そのため、申立ての段階で、次のような点を具体的に整理する必要があります。
・本人が何に困っているのか
・どの行為に同意権や取消権が必要なのか
・どの手続きについて代理権が必要なのか
・どの範囲まで財産保護が必要なのか
・支援をどの時点まで続ける必要があるのか
制度が柔軟になる一方で、申立てや支援内容の設計は、現在より複雑になる可能性があります。
現在はまだ現行制度が適用される
改正法は2026年6月24日に公布されていますが、成年後見制度に関する改正部分は、まだ施行されていません。

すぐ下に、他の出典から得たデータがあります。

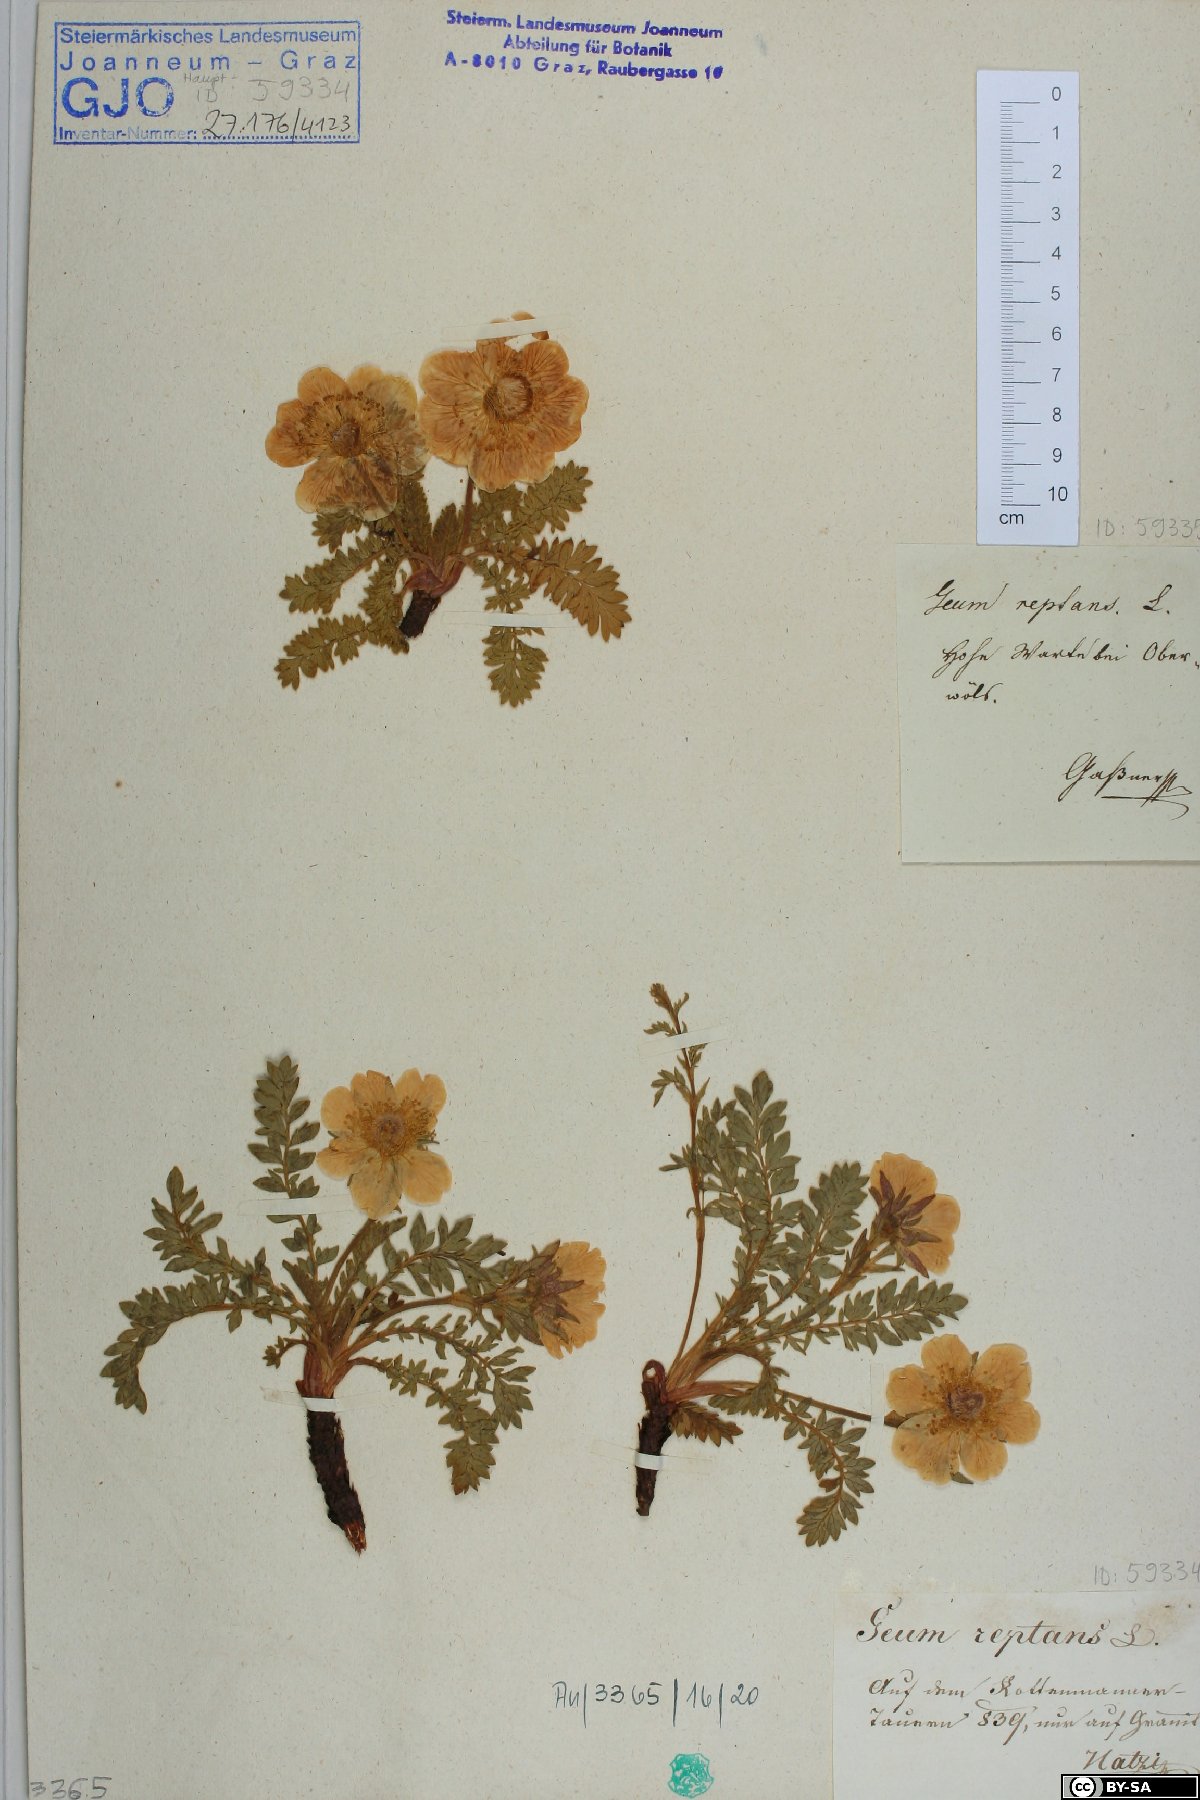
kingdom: Plantae
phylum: Tracheophyta
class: Magnoliopsida
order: Rosales
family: Rosaceae
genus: Geum
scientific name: Geum reptans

新制度が施行されるまでは、現在の「後見・保佐・補助」の3類型が引き続き適用されます。
具体的な運用は今後整備される
今後は、新制度の施行に向けて、次のような実務上の取扱いが整備されると考えられます。
・家庭裁判所への申立書類
・医師の診断書や鑑定の方法
・補助人に付与する権限の定め方
・補助人の事務報告の方法
・補助人の報酬の考え方
・現在の後見、保佐制度からの移行方法
法律の内容だけでなく、家庭裁判所における具体的な運用にも注目する必要があります。
まとめ
今回の改正は、成年後見制度の名称や手続きを少し変更するだけのものではありません。
現在の後見・保佐・補助という3類型を廃止し、本人に必要な支援を個別に組み立てる補助制度へ一本化する、制度の根本的な見直しです。
主な変更点は、次のとおりです。
・後見と保佐を廃止し、補助制度へ一本化する
・本人に必要な範囲で同意権、取消権、代理権を設定する
・判断能力を欠く方の財産を守る特定補助人制度を新設する
・必要がなくなった権限や制度を終了できるようにする
・本人の利益のために必要な場合、補助人を交代できるようにする
・本人への情報提供と本人の意向の尊重を明確にする
制度が柔軟になり、特定の手続きだけに利用しやすくなる一方で、本人に必要な支援内容を個別に設計する必要があるため、申立てや実務は複雑になる可能性もあります。
成年後見制度が、本人の財産を守るだけでなく、本人の意思や希望する生活を、より尊重できる制度として運用されることを期待したいと思います。